* _TRECHO FORNECIDO_:
╭──

Assim soam e ressoam em nosso interior as palavras do evangelista Marcos: “Jesus se aproximou, tomou-a pela mão e a ajudou a levantar-se”. Gestos cheios de carinho, de compaixão, de autoridade interior. Tudo o que faltava à religião oficial, é revelado agora por este galileu diferente, desafiador, que não age movido por leis frias, mas por um coração e uma mente integrados, em sintonia com o Pai.
Vale destacar uma constante no evangelho de Marcos:
a casa como lugar preferencial da ação
de Jesus e da missão dos seus discípulos. Certamente Jesus ensinava nas
sinagogas, mas ali sempre encontrava a resistência e o fechamento daqueles que
faziam da Lei o centro da vida; por isso, Jesus, como um inspirado mestre,
revela um “novo ensinamento”, não em lugares fechados e controlados, mas em
espaços abertos, nos campos, à beira do lago de Genezaré, indo pelos
caminhos...; Jesus se dirige aos lugares onde homens e mulheres realizam suas
atividades comuns, no simples ambiente do trabalho cotidiano e, de maneira
privilegiada, nas casas, começando
pela sua própria, em Cafarnaum, onde fora residir.

╰──

* _MATERIAL COLETADO_:
╭──

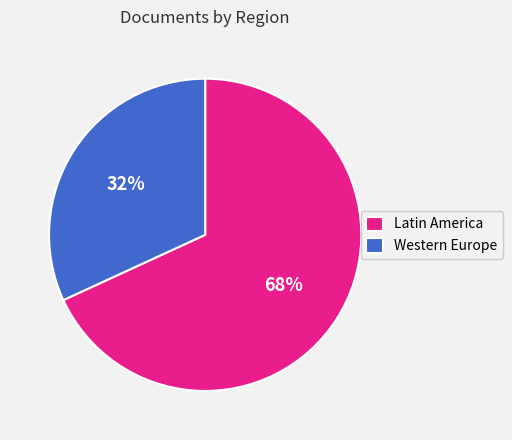

To the nearest percent, what portion does Western Europe represent?

32%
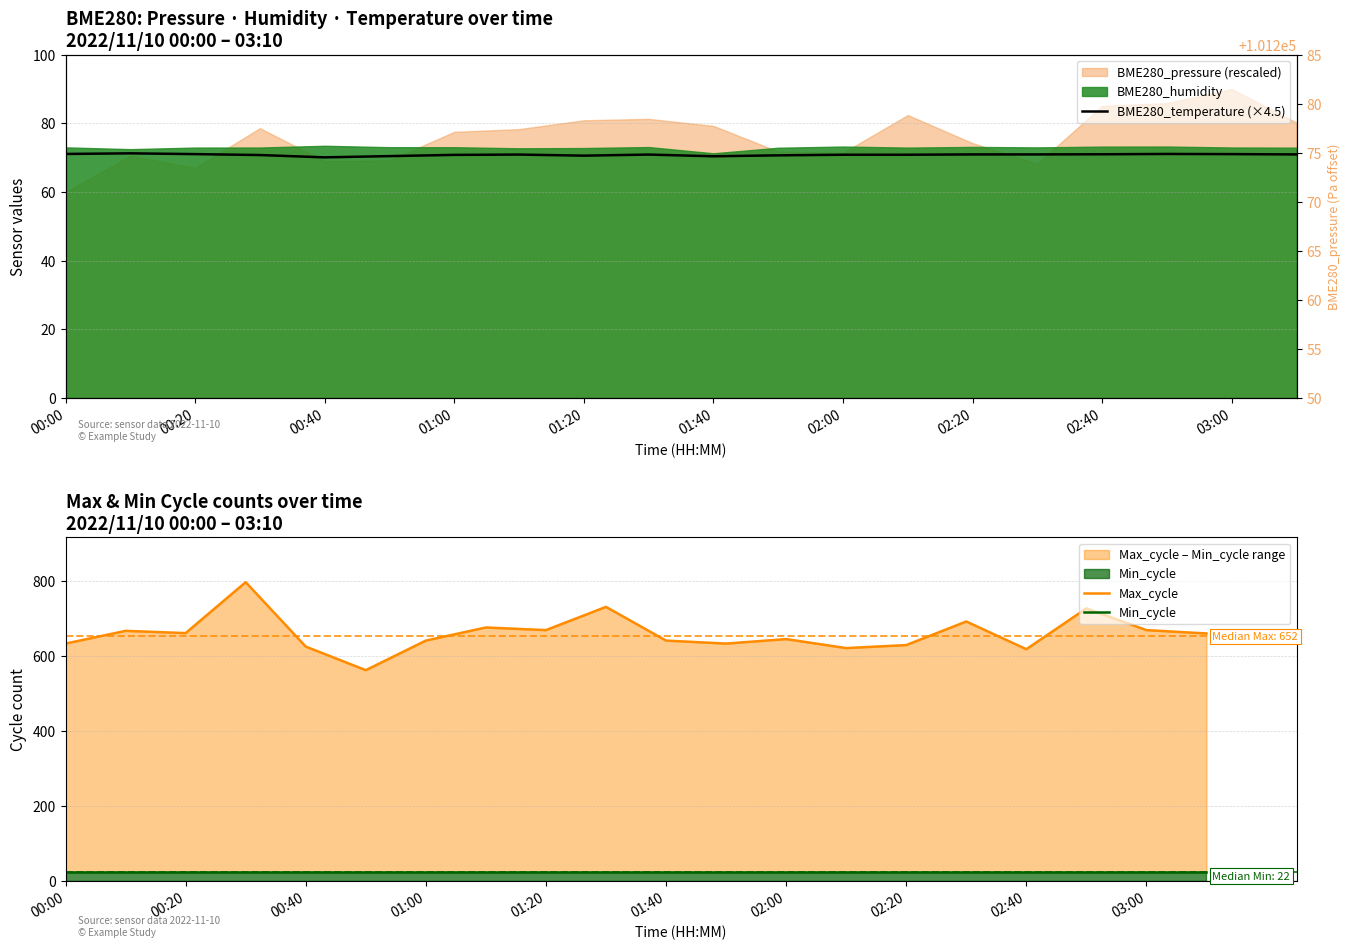

The value of Min_cycle at 01:20 is 22.0. True or false?

True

╰──

* _CONJUNTO DE TAREFAS_:
• A. No trecho sobre o evangelho de Marcos, em que cidade Jesus fora residir?
• B. Prossiga o texto sobre a ação de Jesus no evangelho de Marcos a partir da última frase apresentada.
As linhas não são necessárias para realizar as tarefas.

* _RESPOSTAS NUMERADAS_:
• A. Em Cafarnaum.

• B.
Jesus, como itinerante, dá início a um “movimento
de casas”. É que a casa acaba sendo o espaço alternativo que melhor
corresponde à atuação do Mestre, enquanto ponto de partida e de chegada de sua
missão itinerante. É a partir das casas que Jesus exerce, à margem do que está
estabelecido, sua autoridade em favor da vida, sem depender de instituições e
funções previamente normatizadas.
Assim, através de uma rede eficiente, ampliada e centrada no Mestre e com funções complementárias, seus seguidores, a partir das casas, prolongam o ministério de Jesus: “viver em saída”, deslocar-se em direção aos excluídos, revelar a presença do Pai na simplicidade do cotidiano das pessoas, etc. Neste sentido, a casa cumpre uma função vital para a expansão da causa do Reino de Deus. Em outras palavras, a causa de Jesus (Reino) encontra nas casas seu lugar natural.
É fácil concluir que esta rede de seguidores nas
casas acabe se organizando de uma forma concêntrica, ao mesmo tempo que
horizontal, favorecendo de modo definitivo e natural o avanço do Reino; tal
organização se diferencia das estruturas piramidais e hierárquicas, próprias de
toda e qualquer instituição, com os riscos de esclerose que lhe são inerentes.
Aqui, revela-se sumamente estimulante re-situar a continuidade da causa de
Jesus de Nazaré nos ambientes fraternos e igualitários, onde a casa se revela
como espaço próprio da simplicidade e da cotidianidade.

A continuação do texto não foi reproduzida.